=== Source data ===

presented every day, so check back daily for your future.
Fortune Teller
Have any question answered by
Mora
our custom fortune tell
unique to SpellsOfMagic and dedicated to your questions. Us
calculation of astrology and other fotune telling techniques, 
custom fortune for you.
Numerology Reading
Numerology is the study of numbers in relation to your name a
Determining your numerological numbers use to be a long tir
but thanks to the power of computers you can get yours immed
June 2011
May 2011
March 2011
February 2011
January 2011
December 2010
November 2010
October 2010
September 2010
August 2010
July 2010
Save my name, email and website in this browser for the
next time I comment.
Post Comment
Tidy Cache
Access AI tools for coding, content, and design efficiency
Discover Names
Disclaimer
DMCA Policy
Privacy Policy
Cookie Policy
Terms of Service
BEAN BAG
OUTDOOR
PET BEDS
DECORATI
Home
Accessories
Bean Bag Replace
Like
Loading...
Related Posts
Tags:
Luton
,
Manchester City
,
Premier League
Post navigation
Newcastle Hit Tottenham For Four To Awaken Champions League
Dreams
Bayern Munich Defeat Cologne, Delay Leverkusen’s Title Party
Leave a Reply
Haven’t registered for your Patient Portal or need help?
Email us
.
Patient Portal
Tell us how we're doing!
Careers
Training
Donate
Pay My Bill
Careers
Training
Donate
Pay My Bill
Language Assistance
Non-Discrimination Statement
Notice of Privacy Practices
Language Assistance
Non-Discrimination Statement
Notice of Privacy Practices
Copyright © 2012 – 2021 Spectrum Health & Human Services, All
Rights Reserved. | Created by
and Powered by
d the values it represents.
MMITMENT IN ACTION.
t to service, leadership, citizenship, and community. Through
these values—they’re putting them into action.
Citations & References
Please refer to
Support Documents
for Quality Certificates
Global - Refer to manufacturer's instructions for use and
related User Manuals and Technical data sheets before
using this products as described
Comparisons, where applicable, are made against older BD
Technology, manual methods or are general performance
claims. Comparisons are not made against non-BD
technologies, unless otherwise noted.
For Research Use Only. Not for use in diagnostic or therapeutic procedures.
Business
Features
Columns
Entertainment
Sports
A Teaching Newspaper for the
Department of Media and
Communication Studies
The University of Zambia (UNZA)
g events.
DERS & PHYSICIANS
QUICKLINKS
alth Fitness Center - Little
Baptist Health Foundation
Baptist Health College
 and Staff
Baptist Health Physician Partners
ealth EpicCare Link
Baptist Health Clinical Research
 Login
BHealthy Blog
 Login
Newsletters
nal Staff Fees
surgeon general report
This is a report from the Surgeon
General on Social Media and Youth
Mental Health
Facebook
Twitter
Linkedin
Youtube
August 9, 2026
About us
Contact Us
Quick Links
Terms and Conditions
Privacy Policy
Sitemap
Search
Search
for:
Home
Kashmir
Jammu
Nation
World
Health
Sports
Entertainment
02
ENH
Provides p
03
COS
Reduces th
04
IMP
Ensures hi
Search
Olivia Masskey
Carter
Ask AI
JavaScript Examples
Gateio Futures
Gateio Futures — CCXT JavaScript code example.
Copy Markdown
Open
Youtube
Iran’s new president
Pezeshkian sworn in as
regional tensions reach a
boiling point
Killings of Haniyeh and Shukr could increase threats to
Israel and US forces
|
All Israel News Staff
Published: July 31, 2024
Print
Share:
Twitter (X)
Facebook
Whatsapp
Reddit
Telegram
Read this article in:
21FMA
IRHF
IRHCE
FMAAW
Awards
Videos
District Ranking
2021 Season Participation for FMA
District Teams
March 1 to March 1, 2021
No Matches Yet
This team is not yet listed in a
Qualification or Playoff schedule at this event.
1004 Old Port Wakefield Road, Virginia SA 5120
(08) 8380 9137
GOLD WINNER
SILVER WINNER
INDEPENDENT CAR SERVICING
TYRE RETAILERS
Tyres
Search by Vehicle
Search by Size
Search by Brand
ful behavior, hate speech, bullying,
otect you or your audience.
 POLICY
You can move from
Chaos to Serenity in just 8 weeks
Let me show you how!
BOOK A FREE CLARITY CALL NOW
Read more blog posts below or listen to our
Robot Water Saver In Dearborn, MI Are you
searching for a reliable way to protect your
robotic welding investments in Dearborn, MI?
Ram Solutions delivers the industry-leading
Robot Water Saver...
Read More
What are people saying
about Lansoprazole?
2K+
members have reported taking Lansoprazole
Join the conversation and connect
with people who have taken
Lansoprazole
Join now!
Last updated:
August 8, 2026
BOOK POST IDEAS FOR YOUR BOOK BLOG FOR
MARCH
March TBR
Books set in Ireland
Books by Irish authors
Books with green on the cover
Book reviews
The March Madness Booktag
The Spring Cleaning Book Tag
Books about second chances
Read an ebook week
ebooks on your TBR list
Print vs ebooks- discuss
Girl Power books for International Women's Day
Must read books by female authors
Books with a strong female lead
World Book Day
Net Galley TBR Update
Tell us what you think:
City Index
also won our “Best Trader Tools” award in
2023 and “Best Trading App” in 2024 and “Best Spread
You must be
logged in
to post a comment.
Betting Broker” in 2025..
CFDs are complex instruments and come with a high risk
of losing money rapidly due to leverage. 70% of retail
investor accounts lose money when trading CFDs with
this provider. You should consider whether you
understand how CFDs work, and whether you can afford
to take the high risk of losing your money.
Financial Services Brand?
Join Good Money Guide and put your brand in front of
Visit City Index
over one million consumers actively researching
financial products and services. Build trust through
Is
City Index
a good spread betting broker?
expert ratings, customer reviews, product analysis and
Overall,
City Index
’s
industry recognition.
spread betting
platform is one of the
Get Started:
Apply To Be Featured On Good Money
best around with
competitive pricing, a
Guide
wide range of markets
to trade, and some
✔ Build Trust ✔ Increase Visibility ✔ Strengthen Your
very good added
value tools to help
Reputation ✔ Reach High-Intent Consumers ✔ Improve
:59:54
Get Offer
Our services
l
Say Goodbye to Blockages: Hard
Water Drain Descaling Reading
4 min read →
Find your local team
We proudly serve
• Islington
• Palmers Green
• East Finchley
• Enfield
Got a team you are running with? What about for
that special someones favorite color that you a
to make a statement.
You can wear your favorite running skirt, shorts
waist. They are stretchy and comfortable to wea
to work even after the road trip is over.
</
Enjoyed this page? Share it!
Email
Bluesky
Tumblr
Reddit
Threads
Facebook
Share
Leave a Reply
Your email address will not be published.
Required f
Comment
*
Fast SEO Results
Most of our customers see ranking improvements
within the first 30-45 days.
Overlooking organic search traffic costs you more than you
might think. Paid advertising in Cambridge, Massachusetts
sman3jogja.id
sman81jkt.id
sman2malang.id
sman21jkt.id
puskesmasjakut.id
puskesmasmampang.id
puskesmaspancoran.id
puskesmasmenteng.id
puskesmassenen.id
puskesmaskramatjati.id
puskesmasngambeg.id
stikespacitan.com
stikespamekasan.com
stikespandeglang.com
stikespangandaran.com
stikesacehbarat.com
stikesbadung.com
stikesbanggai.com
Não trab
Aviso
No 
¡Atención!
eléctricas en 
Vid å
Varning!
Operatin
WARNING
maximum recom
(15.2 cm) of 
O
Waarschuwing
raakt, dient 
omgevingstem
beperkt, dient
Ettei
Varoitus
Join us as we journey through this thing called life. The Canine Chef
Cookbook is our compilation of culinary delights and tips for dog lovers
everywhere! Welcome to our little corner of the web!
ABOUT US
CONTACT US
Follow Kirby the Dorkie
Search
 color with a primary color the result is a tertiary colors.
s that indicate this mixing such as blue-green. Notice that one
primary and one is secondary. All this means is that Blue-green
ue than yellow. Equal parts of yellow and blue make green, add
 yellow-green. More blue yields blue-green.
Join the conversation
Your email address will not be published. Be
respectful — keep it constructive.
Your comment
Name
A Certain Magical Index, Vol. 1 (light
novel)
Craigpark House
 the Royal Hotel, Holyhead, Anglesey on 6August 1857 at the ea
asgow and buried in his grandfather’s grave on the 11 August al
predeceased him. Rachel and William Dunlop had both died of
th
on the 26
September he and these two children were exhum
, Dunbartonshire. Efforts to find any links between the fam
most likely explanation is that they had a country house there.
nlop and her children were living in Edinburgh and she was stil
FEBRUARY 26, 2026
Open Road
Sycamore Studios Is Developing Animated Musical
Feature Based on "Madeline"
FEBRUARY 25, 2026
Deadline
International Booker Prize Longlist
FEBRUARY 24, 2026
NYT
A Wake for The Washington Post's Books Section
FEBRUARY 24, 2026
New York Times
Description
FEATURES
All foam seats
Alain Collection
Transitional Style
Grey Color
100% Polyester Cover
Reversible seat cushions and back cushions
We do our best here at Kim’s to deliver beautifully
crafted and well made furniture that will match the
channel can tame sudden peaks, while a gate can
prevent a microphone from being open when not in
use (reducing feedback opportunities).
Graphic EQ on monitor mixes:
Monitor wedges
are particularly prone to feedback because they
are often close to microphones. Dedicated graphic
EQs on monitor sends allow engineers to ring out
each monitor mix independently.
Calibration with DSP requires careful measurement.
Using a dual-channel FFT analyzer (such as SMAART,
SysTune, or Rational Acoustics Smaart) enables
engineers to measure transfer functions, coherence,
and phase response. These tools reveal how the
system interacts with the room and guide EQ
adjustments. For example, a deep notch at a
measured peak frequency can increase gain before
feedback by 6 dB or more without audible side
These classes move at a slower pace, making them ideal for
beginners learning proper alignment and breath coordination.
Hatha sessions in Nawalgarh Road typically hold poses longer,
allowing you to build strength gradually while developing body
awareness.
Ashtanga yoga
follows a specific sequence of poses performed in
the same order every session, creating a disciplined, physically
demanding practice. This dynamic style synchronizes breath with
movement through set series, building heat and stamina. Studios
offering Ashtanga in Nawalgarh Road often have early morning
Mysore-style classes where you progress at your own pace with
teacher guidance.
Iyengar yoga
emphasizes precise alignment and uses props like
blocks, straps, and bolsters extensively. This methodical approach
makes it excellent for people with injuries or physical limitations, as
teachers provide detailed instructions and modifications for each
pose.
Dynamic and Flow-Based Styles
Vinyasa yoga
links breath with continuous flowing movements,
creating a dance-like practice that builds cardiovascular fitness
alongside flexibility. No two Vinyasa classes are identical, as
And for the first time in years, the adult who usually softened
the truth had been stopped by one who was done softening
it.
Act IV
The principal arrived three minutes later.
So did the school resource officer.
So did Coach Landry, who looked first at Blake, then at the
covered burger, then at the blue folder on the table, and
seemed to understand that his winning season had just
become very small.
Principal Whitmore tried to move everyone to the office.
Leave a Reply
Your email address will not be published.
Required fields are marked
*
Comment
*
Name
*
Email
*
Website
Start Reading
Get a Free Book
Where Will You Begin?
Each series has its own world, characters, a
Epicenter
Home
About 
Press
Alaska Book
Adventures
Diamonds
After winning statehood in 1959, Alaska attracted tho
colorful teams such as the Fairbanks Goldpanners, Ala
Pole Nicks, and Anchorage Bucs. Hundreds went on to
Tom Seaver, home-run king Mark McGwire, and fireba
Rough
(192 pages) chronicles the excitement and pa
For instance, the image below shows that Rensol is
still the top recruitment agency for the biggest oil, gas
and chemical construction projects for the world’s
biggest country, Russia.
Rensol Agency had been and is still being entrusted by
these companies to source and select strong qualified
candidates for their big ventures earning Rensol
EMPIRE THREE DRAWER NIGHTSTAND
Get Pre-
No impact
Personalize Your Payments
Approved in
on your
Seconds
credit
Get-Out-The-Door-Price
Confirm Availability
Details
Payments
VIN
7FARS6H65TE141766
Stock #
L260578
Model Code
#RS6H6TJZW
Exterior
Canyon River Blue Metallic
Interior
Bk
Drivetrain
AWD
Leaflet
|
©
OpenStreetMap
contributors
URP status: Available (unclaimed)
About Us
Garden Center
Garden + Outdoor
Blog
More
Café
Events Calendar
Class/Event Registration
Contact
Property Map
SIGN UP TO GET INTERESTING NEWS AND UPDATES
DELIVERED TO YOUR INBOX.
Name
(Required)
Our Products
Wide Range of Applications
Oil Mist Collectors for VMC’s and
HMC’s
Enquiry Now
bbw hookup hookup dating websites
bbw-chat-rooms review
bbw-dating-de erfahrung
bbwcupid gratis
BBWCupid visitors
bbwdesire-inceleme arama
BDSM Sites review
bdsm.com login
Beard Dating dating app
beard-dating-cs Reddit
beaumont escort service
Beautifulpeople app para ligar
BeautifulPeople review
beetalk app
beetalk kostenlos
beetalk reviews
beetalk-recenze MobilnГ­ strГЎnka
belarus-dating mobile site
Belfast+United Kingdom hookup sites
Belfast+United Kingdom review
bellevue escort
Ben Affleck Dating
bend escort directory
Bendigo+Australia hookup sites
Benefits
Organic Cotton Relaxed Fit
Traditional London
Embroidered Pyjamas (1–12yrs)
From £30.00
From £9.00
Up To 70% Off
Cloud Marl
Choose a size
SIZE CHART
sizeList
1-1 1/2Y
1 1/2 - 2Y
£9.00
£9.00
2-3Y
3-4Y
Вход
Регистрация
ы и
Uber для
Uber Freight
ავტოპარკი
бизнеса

===

* Exercise
Put the records above into a numbered list, from the start up to and including the line with "calculation of astrology". Leave out any blank lines.

* Solution for this exercise
1. presented every day, so check back daily for your future.
2. Fortune Teller
3. Have any question answered by
4. Mora
5. our custom fortune tell
6. unique to SpellsOfMagic and dedicated to your questions. Us
7. calculation of astrology and other fotune telling techniques, 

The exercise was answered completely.